/MicrobeAnnotator

Pipeline for metabolic annotation of microbial genomes

Primary LanguagePythonArtistic License 2.0Artistic-2.0

MicrobeAnnotator

Easy-to-use pipeline for the comprehensive metabolic annotation of microbial genomes.

Content Table

Features

MicrobeAnnotator uses an iterative approach to annotate microbial genomes (Bacteria, Archaea and Virus) starting from proteins predicted using your favorite ORF prediction tool, e.g. Prodigal. The iterative approach is composed of three or five main steps (depending on the flavor of MicrobeAnnotator you run).

  • Search of initial protein dataset using KOFamscan, extraction of unannotated proteins.
  • Search of proteins extracted in the previous step using UniProt Swissprot database. Extract unannotated proteins and repeat search using RefSeq and Trembl (if running the full version).
  • In the end, the program will check those entries that had an annotation match but no KO number and will look for other database identifiers (E.C. and InterPro) in the annotation metadata and will try to link those to KO numbers to refine the annotations.
  • Summarize the metabolic potential using KEGG modules by extracting KO numbers associated with each match in the databases used.
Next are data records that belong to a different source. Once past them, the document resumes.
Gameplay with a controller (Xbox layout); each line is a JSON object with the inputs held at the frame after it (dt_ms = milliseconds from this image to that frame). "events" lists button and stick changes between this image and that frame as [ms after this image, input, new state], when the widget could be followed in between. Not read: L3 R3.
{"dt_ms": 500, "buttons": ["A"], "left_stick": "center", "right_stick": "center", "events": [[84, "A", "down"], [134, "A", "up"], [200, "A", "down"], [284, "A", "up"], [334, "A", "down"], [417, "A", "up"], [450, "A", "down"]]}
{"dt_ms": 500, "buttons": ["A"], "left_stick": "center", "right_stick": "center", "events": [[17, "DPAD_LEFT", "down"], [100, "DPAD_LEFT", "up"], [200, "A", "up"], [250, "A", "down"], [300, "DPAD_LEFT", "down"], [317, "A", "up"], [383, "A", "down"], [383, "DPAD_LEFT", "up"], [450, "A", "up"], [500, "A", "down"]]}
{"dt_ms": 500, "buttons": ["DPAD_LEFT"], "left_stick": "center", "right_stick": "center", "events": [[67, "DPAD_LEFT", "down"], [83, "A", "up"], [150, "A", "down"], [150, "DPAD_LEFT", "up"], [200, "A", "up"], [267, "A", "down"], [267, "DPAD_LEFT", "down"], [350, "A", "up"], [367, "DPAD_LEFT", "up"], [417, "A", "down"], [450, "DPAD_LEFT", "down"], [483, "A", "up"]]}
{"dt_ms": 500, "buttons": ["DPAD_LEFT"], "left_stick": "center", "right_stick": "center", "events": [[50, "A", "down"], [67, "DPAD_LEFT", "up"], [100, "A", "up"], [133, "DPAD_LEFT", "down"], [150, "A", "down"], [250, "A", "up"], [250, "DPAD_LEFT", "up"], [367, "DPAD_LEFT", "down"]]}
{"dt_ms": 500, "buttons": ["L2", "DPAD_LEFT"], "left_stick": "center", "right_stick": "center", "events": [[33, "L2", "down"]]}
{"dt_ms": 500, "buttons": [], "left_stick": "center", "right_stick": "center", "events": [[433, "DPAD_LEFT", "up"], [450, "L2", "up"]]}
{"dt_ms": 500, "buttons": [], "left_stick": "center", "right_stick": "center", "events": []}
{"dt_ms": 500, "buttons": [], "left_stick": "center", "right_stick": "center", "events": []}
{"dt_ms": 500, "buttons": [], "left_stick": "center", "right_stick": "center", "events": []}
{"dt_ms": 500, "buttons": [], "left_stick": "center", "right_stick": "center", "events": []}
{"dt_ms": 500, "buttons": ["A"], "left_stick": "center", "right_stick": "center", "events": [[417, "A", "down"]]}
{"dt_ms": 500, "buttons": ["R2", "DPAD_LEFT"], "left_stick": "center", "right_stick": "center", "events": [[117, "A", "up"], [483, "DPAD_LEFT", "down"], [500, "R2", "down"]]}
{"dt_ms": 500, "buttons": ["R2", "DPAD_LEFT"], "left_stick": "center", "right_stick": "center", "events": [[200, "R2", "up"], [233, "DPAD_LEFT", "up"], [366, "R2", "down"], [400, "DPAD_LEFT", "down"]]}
The summary output is a matrix with module completion and two plots showing module completeness per genome (see below).

Citation

MicrobeAnnotator: a user-friendly, comprehensive functional annotation pipeline for microbial genomes https://doi.org/10.1186/s12859-020-03940-5

Requirements:

  • Programs:
  • Python >=3.6,<3.8
  • Python Modules:
    • attrs ==20.3.0
    • biopython ==1.78
    • matplotlib ==3.4.1
    • pandas ==1.2.4
    • psutil ==5.8.0
    • pywget ==3.2
    • requests ==2.25.1
    • seaborn ==0.11.1
  • Pip
    • hmmer ==0.1.0

Installation

Conda Installation

It appears we need a bunch of pre-requisites to run MicrobeAnnotator! The easiest way to install MicrobeAnnotator is using Conda. If you don't have Conda, you can install it as follows:

  1. Download Anaconda from https://www.anaconda.com/products/individual.
  2. Run bash Anaconda-latest-Linux-x86_64.sh and follow the installation instructions.
  3. Once installed you can run conda -V. You should get the version of conda that you installed.

Now, let's add the conda channels required to install the pre-requisites:

conda config --add channels conda-forge
conda config --add channels bioconda
conda config --add channels cruizperez

Then, create an environment for MicrobeAnnotator:

conda create -n microbeannotator python=3.7 pip microbeannotator=2.0.5

Activate it:

conda activate microbeannotator

And then install the last dependecy using pip

pip install hmmer==0.1.0

Both main scripts (microbeannotator and microbeannotator_db_builder) should be in your path ready for use! This should take care of most of the requirements except for Aspera Connect which are a little more involved. Let's install those.

Pip Installation

If you prefer to use pip you will need to install the dependencies manually and make sure they are available in PATH. Once you have installed the pre-requisites to run MicrobeAnnotator, you can install MicrobeAnnotator using pip:

pip install microbeannotator==2.0.4

Both main scripts (microbeannotator and microbeannotator_db_builder) should be in your path ready for use!

Aspera Connect

While not required, Aspera Connect can help speed your data download process. If you don't install this, MicrobeAnnotator will use wget, but if you want to install it, here are the instructions.

To install aspera in a Linux system follow (example with version 3.9.8.176272):

wget https://download.asperasoft.com/download/sw/connect/3.9.8/ibm-aspera-connect-3.9.8.176272-linux-g2.12-64.tar.gz
tar xvfz ibm-aspera-connect-3.9.8.176272-linux-g2.12-64.tar.gz
bash ibm-aspera-connect-3.9.8.176272-linux-g2.12-64.sh

(Usually it will be installed in your home under your user in "/home/[user]/.aspera/connect/bin", it will show you where)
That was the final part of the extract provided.